17 julho, 2014
Pensamentos
O poder do pensamento. Pensamentos que nos absorvem, que nos consomem. Pensamentos que voam, que vagueiam. Pensas tu e penso eu, pensamentos vagos, pensamentos concretos. Transportam a tua mente e mergulham-na num mundo de sensações incontroláveis. Sensações vivem-se, pensamentos questionam-se. Pudesse eu ter uma vida de sensações ao invés de uma vida de pensamentos.
Simples Amar
Eu amei.
Amei contra a razão.
Amei contra a paz.
Amei contra a promessa.
Amei contra a felicidade.
Amei contra a segurança.
Amei contra a esperança.
Amei contra o mundo.
Amei por simples amar.
Amei contra o que impede de amar.
Amei, eu amei. Amei na mais forma simples de amar que não pensa no que é amar, mas que vive o amor.
15 julho, 2014
Copo por Copo
Copo por copo nesta noite de Verão. Baloiçando em diante, baralhando esta cabeça que pensa em vão. Copo vazio, copo meio cheio, aqui te leio. Relembro, revivo, ressinto, rescrevo. "Re" ... Copo frio em quentes lábios, escorregando e ardendo, não tragas. Não revivas, não relembres, não ressintas, não rescrevas. Copo baço em mesa áspera, não revivas, vive. Álcool vagueando num ciclo de sangue quente vivo, forte, sentido. Copo alcoolizado de memórias, vivências. Copo alcoolizado de sentimentos, sensações. O álcool rápido corre, rápido se instala, e, onde antes vivia sangue quente de uma mente consciente de si, vive agora este frio e apressado inconstantemente inconsciente.
05 julho, 2014
Sol
Neste suave recanto do sótão a ouvir o mundo a falar, eu escrevo. A chuva bate suavemente na redonda e grande janela do outro lado. A breve brisa arrepia-me e suavemente altera o meu respirar. Em pleno Julho e não me sorri o Sol ? Onde andas tu ? Tenho saudades tuas ... Sinto a falta do teu calor sobre o meu corpo, da maneira como me olhas. Do sorriso que esboço quando me surges e da sensação com que acordo quando te vejo da minha janela.

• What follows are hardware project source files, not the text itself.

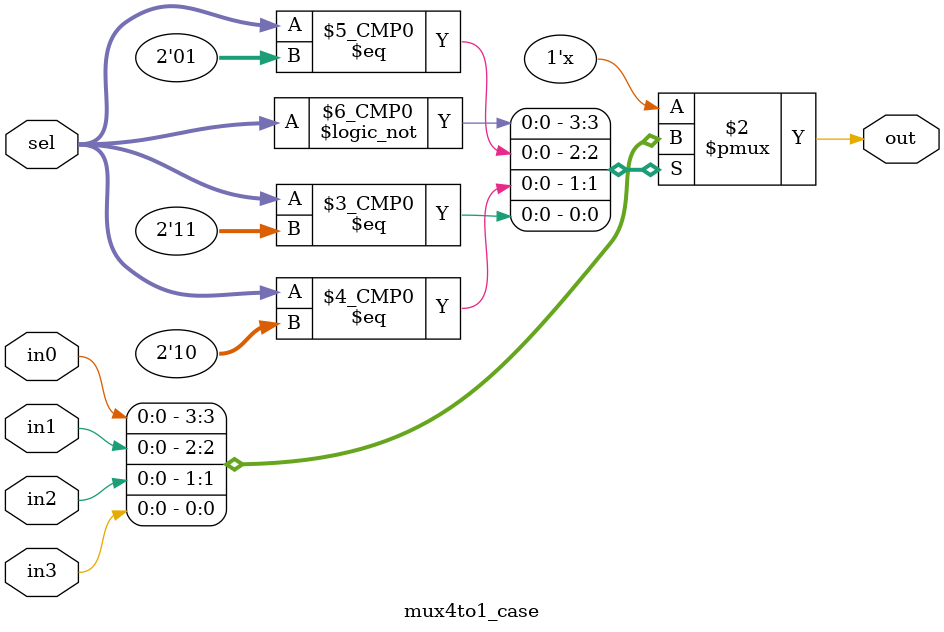
<source format=v>
module	mux2to1_cond(out, in0, in1, sel);

	output	out;
	input	in0;
	input	in1;
	input	sel;

	assign	out=(sel)?in1:in0;

endmodule


module	mux2to1_if(out, in0, in1, sel);

	output	out;
	input	in0;
	input	in1;
	input	sel;

	reg	out;

	always @(*) begin
		if(sel==1'b0) begin
			out=in0;
		end else begin
			out=in1;
		end
	end
endmodule

module	mux2to1_case(out, in0, in1, sel);

	output	out;
	input	in0;
	input	in1;
	input	sel;

	reg out;

	always @(*) begin
	case({sel, in1, in0})
		3'b000: out=1'b0;
		3'b001: out=1'b1;
		3'b010: out=1'b0;
		3'b011: out=1'b1;
		3'b100: out=1'b0;
		3'b101: out=1'b0;
		3'b110: out=1'b1;
		3'b111: out=1'b1;
	endcase
	end
endmodule

module	mux4to1_inst(out, in0, in1, in2, in3, sel);

output	out;
input	in0;
input	in1;
input	in2;
input	in3;
input	[1:0]	sel;
wire	[1:0]	c;

mux2to1_case	mux4_u0(.out(c[0]),
			.in0(in0),
			.in1(in1),
			.sel(sel[0]));

mux2to1_case	mux4_u1(.out(c[1]),
			.in0(in2),
			.in1(in3),
			.sel(sel[0]));

mux2to1_case	mux4_u2(.out(out),
			.in0(c[0]),
			.in1(c[1]),
			.sel(sel[1]));
endmodule

module	mux4to1_if(out, in0, in1, in2, in3, sel);

output	out;
input	in0;
input	in1;
input	in2;
input	in3;
input	sel;

reg	out;

always	@(*) begin
if(sel==2'b00) begin
	out=in0;
end else if(sel==2'b01) begin
	out=in1;
end else if(sel==2'b10) begin
	out=in2;
end else begin
	out=in3;
end
end
endmodule

module	mux4to1_case(out, in0, in1, in2, in3, sel);

output	out;
input	in0;
input	in1;
input	in2;
input	in3;
input	[1:0]	sel;

reg	out;

always @(*) begin
	case(sel)
		2'b00: {out}=in0;
		2'b01: {out}=in1;
		2'b10: {out}=in2;
		2'b11: {out}=in3;
	endcase
end
endmodule

</source>
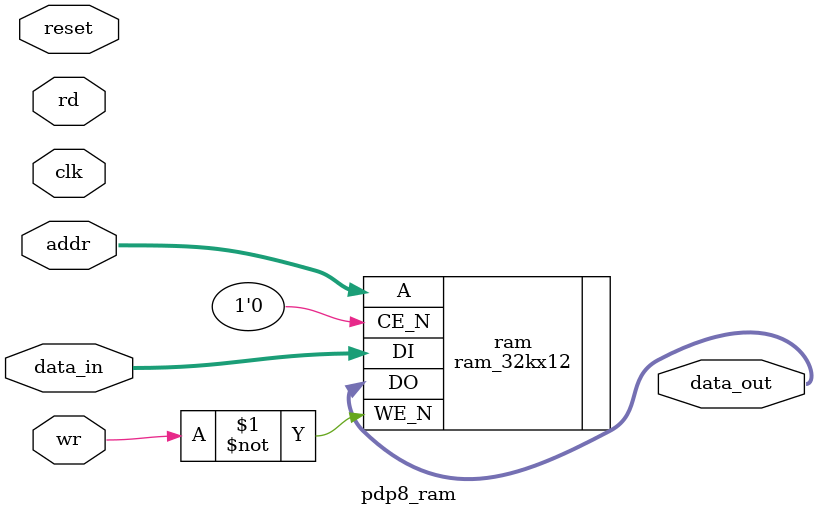
<source format=v>

`include "ram_32kx12.v"

module pdp8_ram(clk, reset, addr, data_in, data_out, rd, wr);

   input clk;
   input reset;
   input [14:0] addr;
   input [11:0] data_in;
   output [11:0] data_out;
   input 	 rd;
   input 	 wr;

   
   ram_32kx12 ram(.A(addr),
		  .DI(data_in),
		  .DO(data_out),
		  .CE_N(1'b0),
		  .WE_N(~wr));

endmodule

</source>
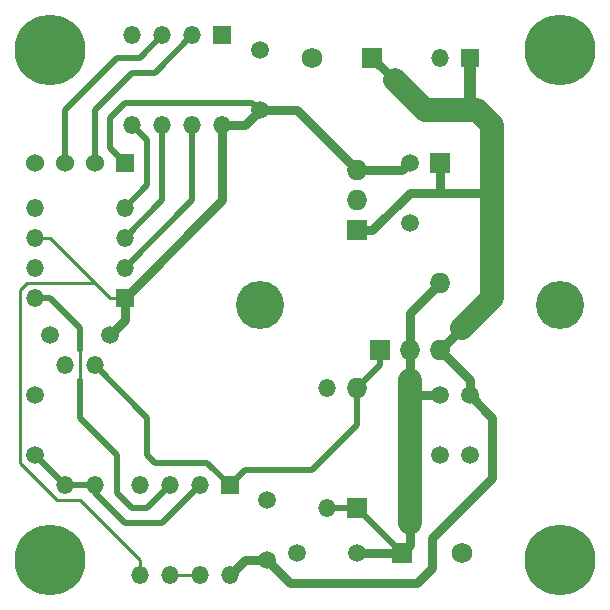
<source format=gtl>
G04 (created by PCBNEW (22-Jun-2014 BZR 4027)-stable) date Sun 25 Feb 2018 06:50:33 PM CST*
%MOIN*%
G04 Gerber Fmt 3.4, Leading zero omitted, Abs format*
%FSLAX34Y34*%
G01*
G70*
G90*
G04 APERTURE LIST*
%ADD10C,0.00590551*%
%ADD11R,0.069X0.069*%
%ADD12O,0.069X0.069*%
%ADD13O,0.059X0.059*%
%ADD14C,0.059*%
%ADD15R,0.059X0.059*%
%ADD16C,0.16*%
%ADD17C,0.069*%
%ADD18C,0.23622*%
%ADD19R,0.06X0.06*%
%ADD20C,0.06*%
%ADD21C,0.03*%
%ADD22C,0.02*%
%ADD23C,0.01*%
%ADD24C,0.04*%
%ADD25C,0.08*%
G04 APERTURE END LIST*
G54D10*
G54D11*
X59500Y-55750D03*
G54D12*
X59500Y-54750D03*
X59500Y-53750D03*
G54D11*
X60250Y-59750D03*
G54D12*
X61250Y-59750D03*
X62250Y-59750D03*
G54D13*
X50750Y-60250D03*
X50750Y-64250D03*
X49750Y-64250D03*
X49750Y-60250D03*
G54D14*
X56500Y-66750D03*
X56500Y-64750D03*
X56250Y-51750D03*
X56250Y-49750D03*
X51250Y-59250D03*
X49250Y-59250D03*
G54D15*
X55250Y-64250D03*
G54D13*
X54250Y-64250D03*
X53250Y-64250D03*
X52250Y-64250D03*
X52250Y-67250D03*
X53250Y-67250D03*
X55250Y-67250D03*
X54250Y-67250D03*
G54D15*
X51750Y-58000D03*
G54D13*
X51750Y-57000D03*
X51750Y-56000D03*
X51750Y-55000D03*
X48750Y-55000D03*
X48750Y-56000D03*
X48750Y-58000D03*
X48750Y-57000D03*
G54D15*
X55000Y-49250D03*
G54D13*
X54000Y-49250D03*
X53000Y-49250D03*
X52000Y-49250D03*
X52000Y-52250D03*
X53000Y-52250D03*
X55000Y-52250D03*
X54000Y-52250D03*
G54D16*
X66250Y-58250D03*
X56250Y-58250D03*
G54D11*
X61000Y-66500D03*
G54D17*
X63000Y-66500D03*
G54D11*
X60000Y-50000D03*
G54D17*
X58000Y-50000D03*
G54D18*
X49250Y-49750D03*
X49250Y-66750D03*
X66250Y-49750D03*
X66250Y-66750D03*
G54D14*
X63250Y-61250D03*
X63250Y-63250D03*
X62250Y-61250D03*
X62250Y-63250D03*
G54D13*
X58500Y-65000D03*
X58500Y-61000D03*
G54D15*
X63250Y-50000D03*
G54D13*
X62250Y-50000D03*
G54D14*
X59500Y-66500D03*
X57500Y-66500D03*
X61250Y-53500D03*
X61250Y-55500D03*
X48750Y-63250D03*
X48750Y-61250D03*
G54D19*
X51750Y-53500D03*
G54D20*
X50750Y-53500D03*
X49750Y-53500D03*
X48750Y-53500D03*
G54D11*
X59500Y-65000D03*
G54D12*
X59500Y-61000D03*
G54D11*
X62250Y-53500D03*
G54D12*
X62250Y-57500D03*
G54D21*
X59500Y-53750D02*
X61000Y-53750D01*
X61000Y-53750D02*
X61250Y-53500D01*
G54D22*
X51750Y-53500D02*
X51250Y-53000D01*
X56000Y-51500D02*
X56250Y-51750D01*
X51750Y-51500D02*
X56000Y-51500D01*
X51250Y-52000D02*
X51750Y-51500D01*
X51250Y-53000D02*
X51250Y-52000D01*
G54D23*
X48750Y-64000D02*
X48250Y-63500D01*
X52250Y-67250D02*
X52250Y-66750D01*
X50250Y-64750D02*
X52250Y-66750D01*
X49500Y-64750D02*
X50250Y-64750D01*
X48750Y-64000D02*
X49500Y-64750D01*
X48250Y-63500D02*
X48250Y-58250D01*
X49250Y-57500D02*
X50750Y-57500D01*
X48750Y-57500D02*
X49250Y-57500D01*
X48500Y-57500D02*
X48750Y-57500D01*
X48250Y-57750D02*
X48500Y-57500D01*
X48250Y-58250D02*
X48250Y-57750D01*
X48750Y-56000D02*
X49250Y-56000D01*
X51250Y-58000D02*
X51750Y-58000D01*
X49250Y-56000D02*
X50750Y-57500D01*
X50750Y-57500D02*
X51250Y-58000D01*
G54D21*
X51750Y-58000D02*
X51750Y-58750D01*
X51750Y-58750D02*
X51250Y-59250D01*
X55000Y-52250D02*
X55000Y-54750D01*
X55000Y-54750D02*
X51750Y-58000D01*
X59500Y-53750D02*
X57500Y-51750D01*
X57500Y-51750D02*
X56250Y-51750D01*
X55000Y-52250D02*
X55750Y-52250D01*
X55750Y-52250D02*
X56250Y-51750D01*
G54D22*
X54000Y-52250D02*
X54000Y-54750D01*
X54000Y-54750D02*
X51750Y-57000D01*
G54D23*
X53250Y-67250D02*
X54250Y-67250D01*
G54D22*
X55250Y-64250D02*
X55750Y-63750D01*
X59500Y-62250D02*
X59500Y-61000D01*
X58000Y-63750D02*
X59500Y-62250D01*
X55750Y-63750D02*
X58000Y-63750D01*
X60250Y-59750D02*
X60250Y-60250D01*
X60250Y-60250D02*
X59500Y-61000D01*
X50750Y-60250D02*
X52500Y-62000D01*
X52500Y-62000D02*
X52500Y-63250D01*
X53000Y-63500D02*
X52750Y-63500D01*
X54500Y-63500D02*
X53000Y-63500D01*
X54500Y-63500D02*
X55250Y-64250D01*
X52750Y-63500D02*
X52500Y-63250D01*
X48750Y-63250D02*
X49750Y-64250D01*
X49750Y-64250D02*
X50750Y-64250D01*
X50750Y-64250D02*
X50750Y-64500D01*
X50750Y-64500D02*
X51750Y-65500D01*
X53000Y-65500D02*
X51750Y-65500D01*
X53000Y-65500D02*
X54250Y-64250D01*
X50250Y-59750D02*
X50250Y-59000D01*
X51500Y-64500D02*
X52000Y-65000D01*
X51500Y-63250D02*
X51500Y-64500D01*
X50250Y-62000D02*
X51500Y-63250D01*
X53250Y-64250D02*
X52500Y-65000D01*
X52000Y-65000D02*
X52500Y-65000D01*
X50250Y-60750D02*
X50250Y-62000D01*
G54D23*
X50250Y-60750D02*
X50250Y-59750D01*
G54D22*
X49250Y-58000D02*
X48750Y-58000D01*
X50250Y-59000D02*
X49250Y-58000D01*
X51750Y-55000D02*
X52500Y-54250D01*
X52500Y-52750D02*
X52000Y-52250D01*
X52500Y-54250D02*
X52500Y-52750D01*
X53000Y-52250D02*
X53000Y-54750D01*
X53000Y-54750D02*
X51750Y-56000D01*
X50750Y-53250D02*
X50750Y-52500D01*
X50750Y-51750D02*
X52000Y-50500D01*
X52000Y-50500D02*
X52750Y-50500D01*
X52750Y-50500D02*
X54000Y-49250D01*
X50750Y-52500D02*
X50750Y-51750D01*
X49750Y-53250D02*
X49750Y-52500D01*
X49750Y-51750D02*
X51500Y-50000D01*
X51500Y-50000D02*
X52250Y-50000D01*
X52250Y-50000D02*
X53000Y-49250D01*
X49750Y-52500D02*
X49750Y-51750D01*
G54D21*
X62250Y-53500D02*
X62250Y-54500D01*
G54D24*
X63250Y-50000D02*
X63250Y-51500D01*
X63250Y-51500D02*
X63500Y-51750D01*
G54D21*
X56500Y-66750D02*
X57250Y-67500D01*
X57250Y-67500D02*
X61000Y-67500D01*
X61000Y-67500D02*
X61500Y-67500D01*
X61500Y-67500D02*
X62000Y-67000D01*
X62000Y-67000D02*
X62000Y-66500D01*
X62000Y-66500D02*
X62000Y-66000D01*
X62000Y-66000D02*
X64000Y-64000D01*
X64000Y-64000D02*
X64000Y-62250D01*
X64000Y-62250D02*
X64000Y-62000D01*
X64000Y-62000D02*
X63250Y-61250D01*
X61250Y-54500D02*
X60000Y-55750D01*
X60000Y-55750D02*
X59500Y-55750D01*
X61250Y-54500D02*
X62250Y-54500D01*
X62250Y-54500D02*
X64000Y-54500D01*
X63250Y-61250D02*
X63250Y-60750D01*
X63250Y-60750D02*
X62250Y-59750D01*
X55250Y-67250D02*
X55750Y-66750D01*
X55750Y-66750D02*
X56500Y-66750D01*
X60000Y-50000D02*
X60750Y-50750D01*
G54D25*
X60750Y-50750D02*
X61750Y-51750D01*
X64000Y-58000D02*
X63000Y-59000D01*
G54D21*
X63000Y-59000D02*
X62250Y-59750D01*
G54D25*
X64000Y-57250D02*
X64000Y-57500D01*
X64000Y-57500D02*
X64000Y-58000D01*
X63500Y-51750D02*
X64000Y-52250D01*
X63000Y-51750D02*
X63500Y-51750D01*
X64000Y-52250D02*
X64000Y-54500D01*
X64000Y-54500D02*
X64000Y-56750D01*
X64000Y-56750D02*
X64000Y-57250D01*
X61750Y-51750D02*
X63000Y-51750D01*
G54D21*
X61250Y-59750D02*
X61250Y-58500D01*
X61250Y-58500D02*
X62250Y-57500D01*
G54D22*
X59500Y-65000D02*
X61000Y-66500D01*
X58500Y-65000D02*
X59500Y-65000D01*
G54D21*
X61000Y-66500D02*
X59500Y-66500D01*
X62250Y-61250D02*
X61250Y-61250D01*
X61250Y-59750D02*
X61250Y-60750D01*
G54D25*
X61250Y-60750D02*
X61250Y-61250D01*
X61250Y-61250D02*
X61250Y-61500D01*
X61250Y-61500D02*
X61250Y-64000D01*
X61250Y-64000D02*
X61250Y-65000D01*
G54D21*
X61250Y-65500D02*
X61250Y-66250D01*
X61250Y-66250D02*
X61000Y-66500D01*
G54D25*
X61250Y-65000D02*
X61250Y-65500D01*
M02*

</source>
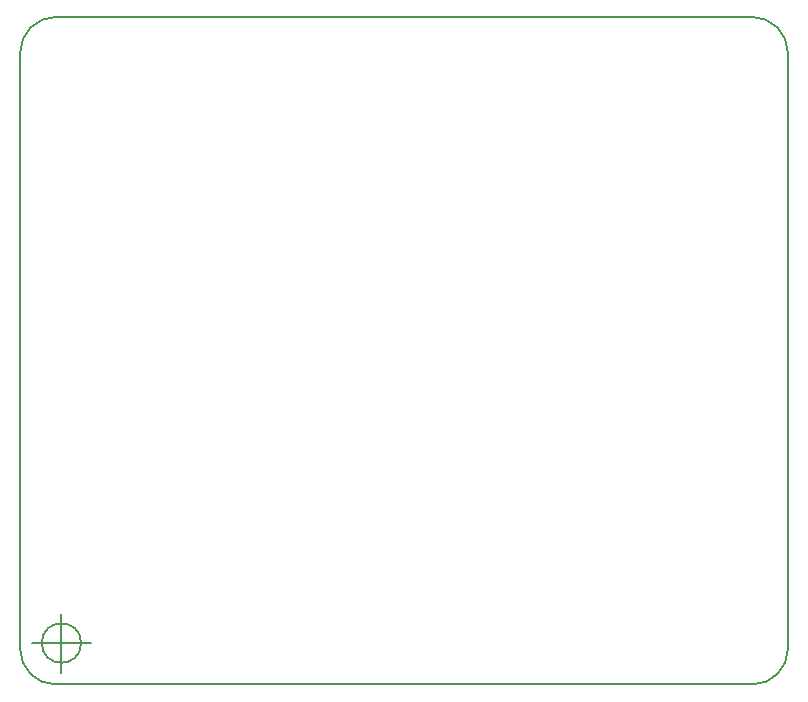
<source format=gm1>
G04 #@! TF.GenerationSoftware,KiCad,Pcbnew,(5.1.4-0)*
G04 #@! TF.CreationDate,2019-10-15T22:26:56+01:00*
G04 #@! TF.ProjectId,raspi-serial-hat,72617370-692d-4736-9572-69616c2d6861,3*
G04 #@! TF.SameCoordinates,Original*
G04 #@! TF.FileFunction,Profile,NP*
%FSLAX46Y46*%
G04 Gerber Fmt 4.6, Leading zero omitted, Abs format (unit mm)*
G04 Created by KiCad (PCBNEW (5.1.4-0)) date 2019-10-15 22:26:56*
%MOMM*%
%LPD*%
G04 APERTURE LIST*
%ADD10C,0.150000*%
G04 APERTURE END LIST*
D10*
X39066666Y-84075000D02*
G75*
G03X39066666Y-84075000I-1666666J0D01*
G01*
X34900000Y-84075000D02*
X39900000Y-84075000D01*
X37400000Y-81575000D02*
X37400000Y-86575000D01*
X95900000Y-87575000D02*
G75*
G03X98900000Y-84575000I0J3000000D01*
G01*
X33900000Y-84575000D02*
G75*
G03X36900000Y-87575000I3000000J0D01*
G01*
X36900000Y-31075000D02*
G75*
G03X33900000Y-34075000I0J-3000000D01*
G01*
X98900000Y-34075000D02*
G75*
G03X95900000Y-31075000I-3000000J0D01*
G01*
X98900000Y-84575000D02*
X98900000Y-34075000D01*
X36900000Y-87575000D02*
X95900000Y-87575000D01*
X33900000Y-34075000D02*
X33900000Y-84575000D01*
X36900000Y-31075000D02*
X95900000Y-31075000D01*
M02*

</source>
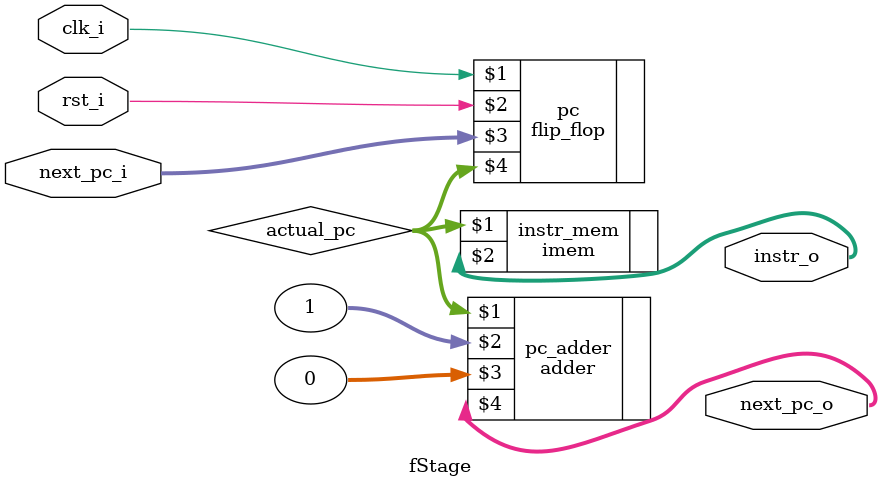
<source format=sv>
module fStage #(
    parameter REGI_BITS = 4,
    parameter VECT_BITS = 2,
    parameter VECT_LANES = 3,
    parameter MEMO_LINES = 64,
    parameter REGI_SIZE = 16,
    parameter VECT_SIZE = 8,
    parameter ELEM_SIZE = 8,
    parameter ADDI_SIZE = 1
)
(
	 input logic                 clk_i, rst_i,
     input logic [REGI_SIZE-1:0] next_pc_i,
    output logic [REGI_SIZE-1:0] next_pc_o,
    output logic [REGI_SIZE-1:0] instr_o
);
    logic [REGI_SIZE-1:0] actual_pc;
    
    flip_flop #(REGI_SIZE) pc(clk_i, rst_i, 
                           next_pc_i, 
                           actual_pc);
    adder #(REGI_SIZE) pc_adder(actual_pc, ADDI_SIZE, 0, next_pc_o);
    imem instr_mem(actual_pc, instr_o);
    
endmodule
</source>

O murmúrio e as risadas do piso de baixo interrompem o meu consciente a falar. Consciente que inconscientemente fala sem pensar, pensa ao escrever. Consciente que secretamente escreve meros rascunhos sobre ti e que, secretamente nem reparas.
Oh Sol ! Doce Sol volta ao meu encontro. Vem falar-me, aquecer e marcar este meu Verão, ajudar a criar este novo capítulo. Vem mostrar-me o quanto vale a pena olhar-te, sentir-te enquanto levemente respiro.
E, enquanto a chuva continua batendo na janela, eu continuo escrevendo. Escrevendo enquanto te espero Sol, enquanto tento perceber a tua ausência.